Share all graphical elements in either the SVG, the pen Inkscape SVG, PNG or JPEG document format with the principal.

This is it. If you've managed to read the page until here you now know everything I find important when you order a web design at a third party.

My personal opinion on the minimal design decisions to be made on any good web-design

Minimally, from my perspective, a good web design needs only to contain the essentials:

  • a color palette (4.1),
  • specifications of the websites typography (4.2) and
  • (maybe) one or two graphical highlight elements (4.4).

Many different page layouts (4.3), especially in times in which every web design needs to be a web design (see Introduction) is nice to have but not strictly a requirement for a great and successful website.

TL;DR:

Prepare the design process through a great briefing in which you nail your message, identity, brand or cause and target audiences. 

Define what a full draft is and order three full drafts concerning the 1 problem.

Communicate and share all decisions on the drafts in a bigger team, iterate the early steps but as soon as you like a design idea, depending on your resources, choose one or two of the drafts to be developed in step 3 and /or step 4.

Last but not least: Please pay designers fairly and for every hour, especially for those hours she or he is only concerned with helping you finding out what exactly you want or need to be designed.

Storyboard: Templates for interactive design-drafts

Sadly i am not quite sure from where I found the storyboard templates I use, so, actually I am most probably not allowed to share these files here on my site.

But I try to find out again. If you need any templates for your web-design drafts feel free to contact me per Email. Alternatively, check out this search on google (Attention: No license filter applied) or these downloads by Printable Paper.net.

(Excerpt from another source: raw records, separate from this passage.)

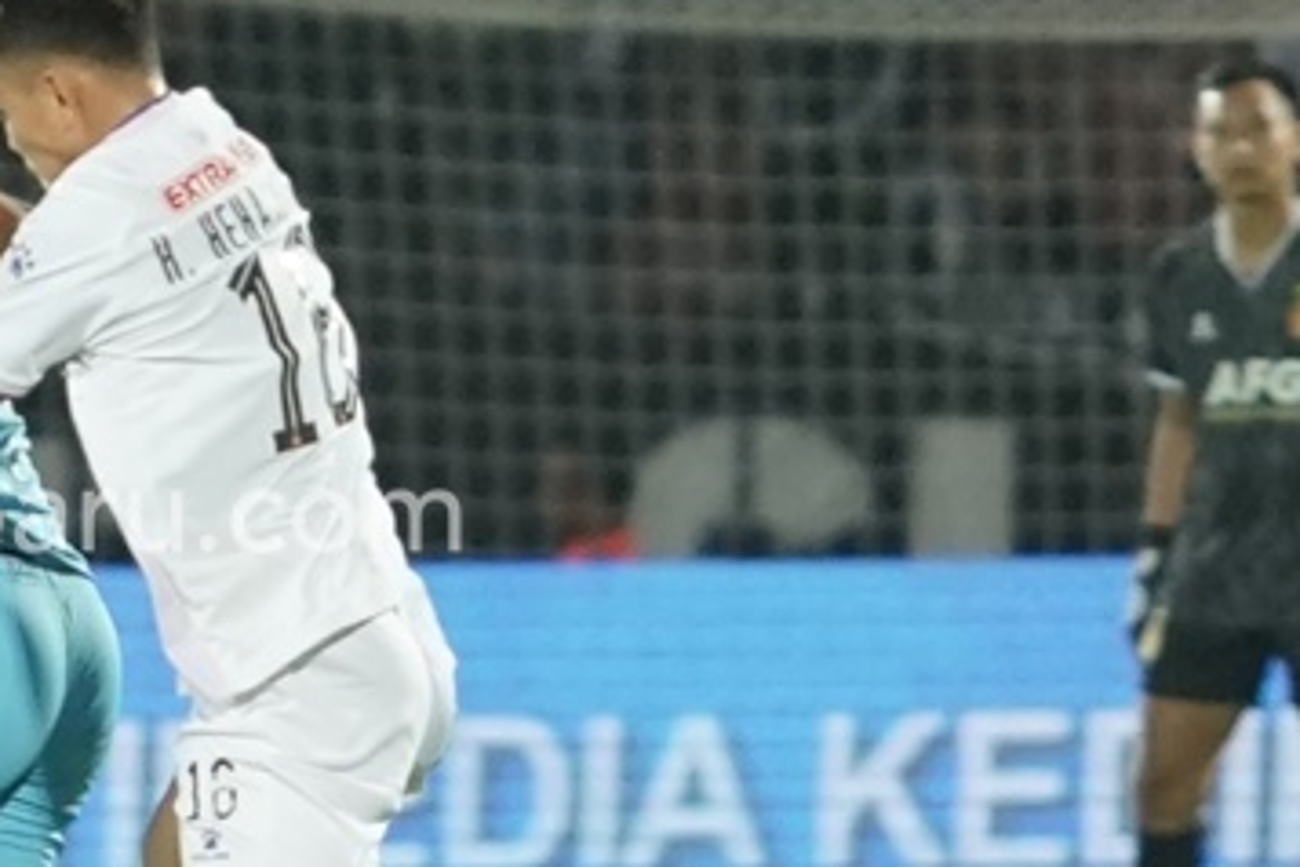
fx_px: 30331
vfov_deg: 1.6
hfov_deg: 2.5
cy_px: 517
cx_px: -280
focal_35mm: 840
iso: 1250
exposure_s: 1/400
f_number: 2.8
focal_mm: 200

I use just a small subset of possible templates for sketching responsive web designs and I would say, at minimum, if page or site layouts (4.3) are included in the drafts, each layout needs to be at least sketched for 5, better 7 different screen sizes: Desktop, Tablet (Vertical, Horizontal) and Smartphone (Vertical, Horizontal). Differentiating between bigger and smaller smartphone screens would additionally be a wise choice.

By the way: The whitespace on storyboard- templates is there on purpose and the purpose is to let designers describe the functionality or interactivity of the elements they created. Simply use a alphabetic or numeric reference to address the interactivity or different states of an element next to your sketch.